→ **PAGE**:
▽

Sur le terrain de la lutte contre les violences faites aux femmes, le message était alors on ne peut plus clair. Le gouvernement en nommant un « complice à la justice » et un « violeur à l’intérieur » n’entend pas les chiffres et les cris qui dénoncent l’impunité des puissants, l’impunité policière, le caractère patriarcal de la justice et de la police dans les affaires de violences sexistes et sexuelles. Les questions féministes sont en réalité instrumentalisées pour renforcer l’appareil policier, le relégitimer, et pour justifier des politiques racistes et islamophobes.

C’est dans ce sens que le gouvernement pour prétendument lutter contre les violences faites aux femmes a investi dans la formation et la « sensibilisation » des policiers ou dans le déploiement de brigades de police ou de gendarmerie. A l’occasion du 25 novembre cette année, Marlène Schiappa a d’ailleurs salué la mise en place d’une permanence de gendarmes à l’entrée d’un carrefour où désormais les femmes sont invitées à venir porter plainte contre des violences.

De la même manière, alors que seules 18% des mains courantes aboutissent à une enquête et que 80% des affaires de violences sont classées sans suite, Marlène Schiappa a tenu hier, place Beauvau, a remercier et saluer les forces de police comme étant les principaux remparts contre les violences sexistes et sexuelles.

Ces mêmes forces de police qui ont réprimé les manifestantes lors de la manifestation pour le 8 mars dernier. Ces mêmes forces de police qui délogent actuellement des milliers de sans-papiers contraints de dormir dehors faute de papiers et de moyens.

△

→ **MATÉRIEL FOURNI**:
▽

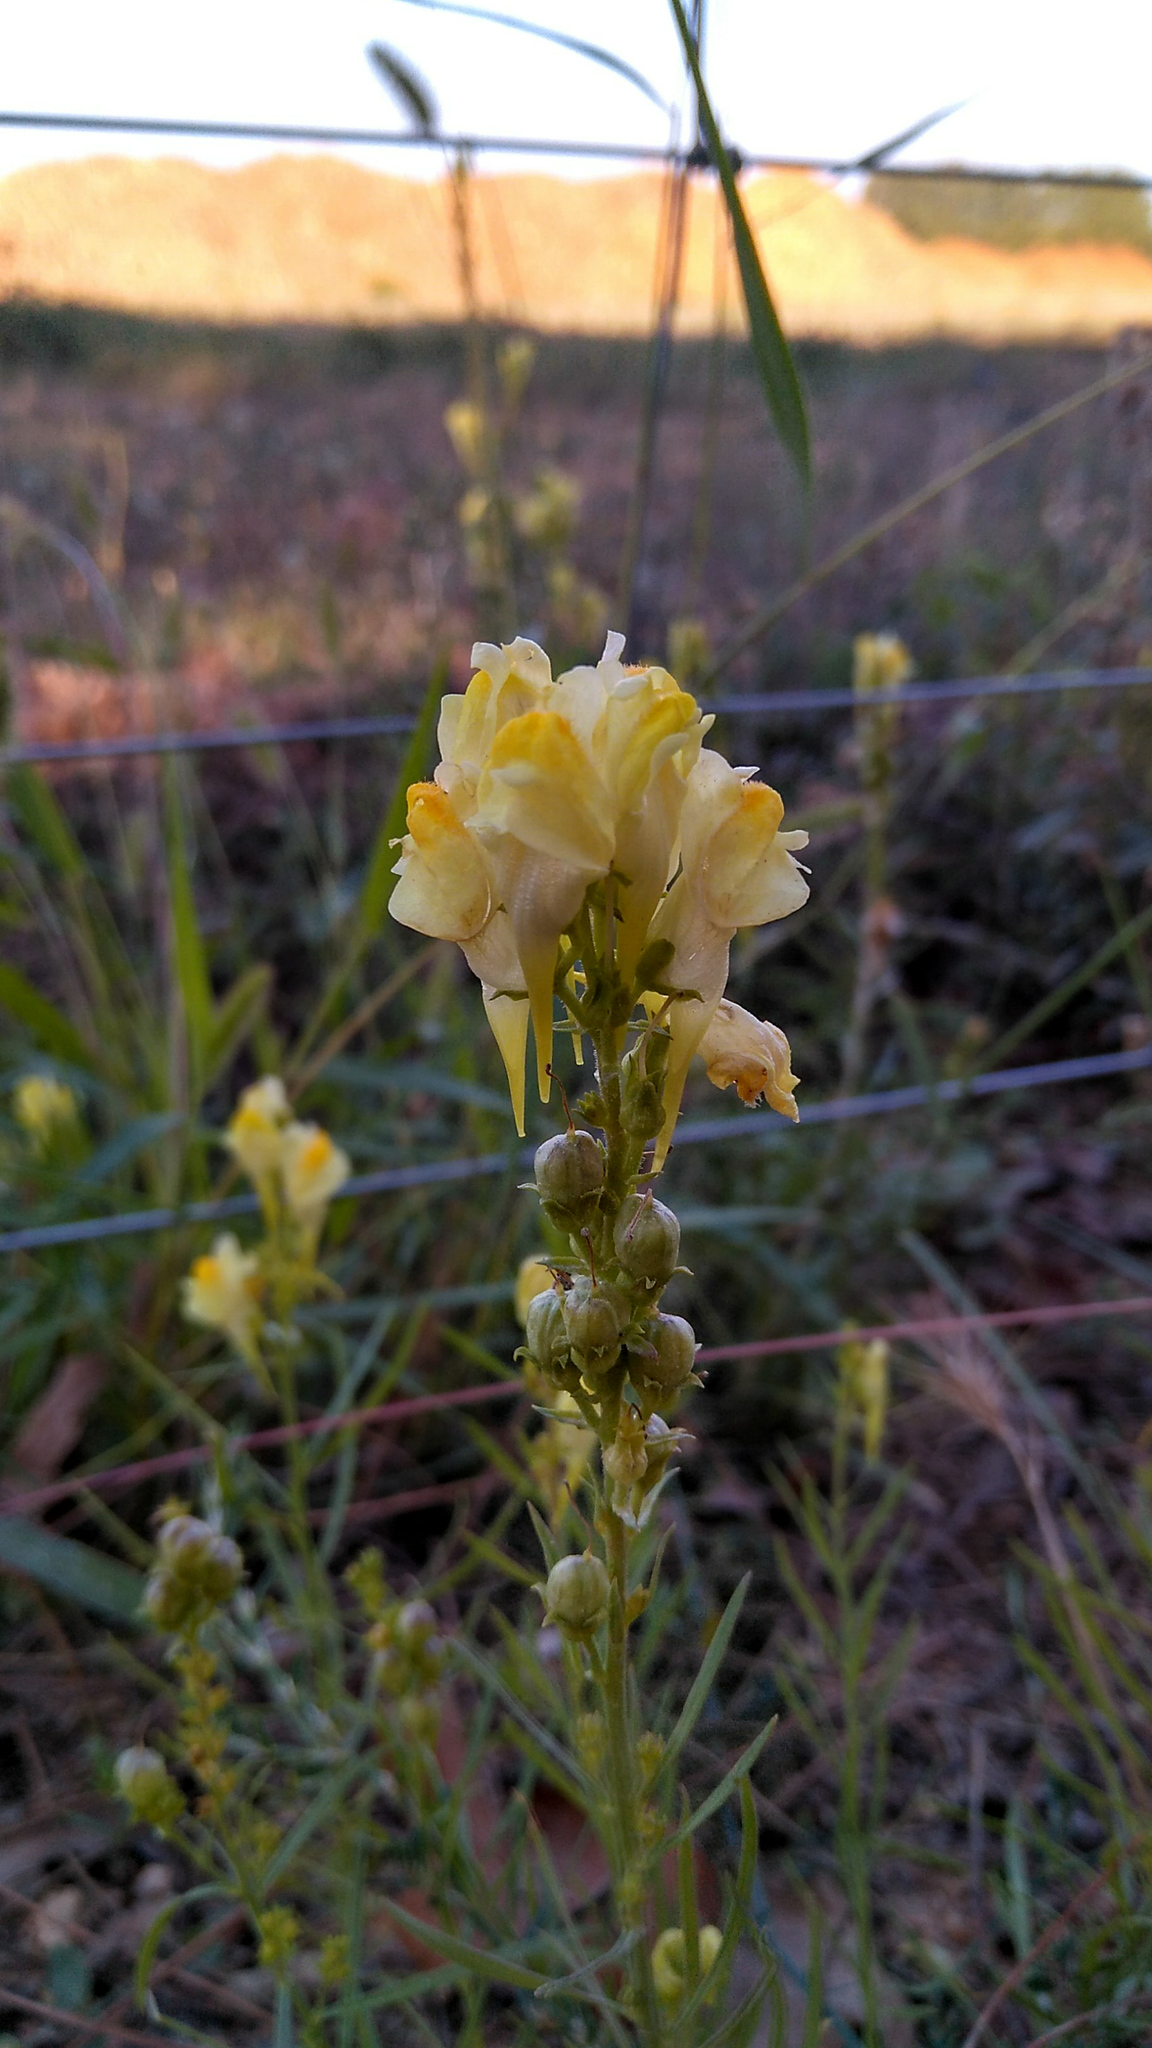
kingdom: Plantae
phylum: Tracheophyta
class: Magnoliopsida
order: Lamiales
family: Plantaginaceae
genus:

△

→ **CONSIGNES**:
a. Indiquez si chacune des affirmations suivantes concorde avec la page, en répondant par oui ou par non et en citant à l'identique les mots décisifs. (i) 80 % des affaires de violences sont classées sans suite. (ii) La moitié des mains courantes aboutissent à une enquête. (iii) Marlène Schiappa a salué la permanence de gendarmes à l'occasion du 8 mars.
b. Relevez toutes les expressions que la page place entre guillemets « ».
c. Répondez aux questions suivantes d'après la page.
(i) Dans quoi le gouvernement a-t-il investi pour prétendument lutter contre les violences faites aux femmes ?
(ii) Où Marlène Schiappa a-t-elle remercié et salué les forces de police ?
(iii) Qui les forces de police délogent-elles actuellement ?
Le matériel fourni forme un ensemble à part, indépendant de la page.

→ **CORRIGÉ DE L'EXERCICE**:
a.
(i) Oui : « 80% des affaires de violences sont classées sans suite ».
(ii) Non : « seules 18% des mains courantes aboutissent à une enquête ».
(iii) Non : « A l’occasion du 25 novembre cette année ».

b.
« complice à la justice »
« violeur à l’intérieur »
« sensibilisation »

c.
(i) Dans la formation et la « sensibilisation » des policiers, ainsi que dans le déploiement de brigades de police ou de gendarmerie.
(ii) Place Beauvau.
(iii) Des milliers de sans-papiers contraints de dormir dehors faute de papiers et de moyens.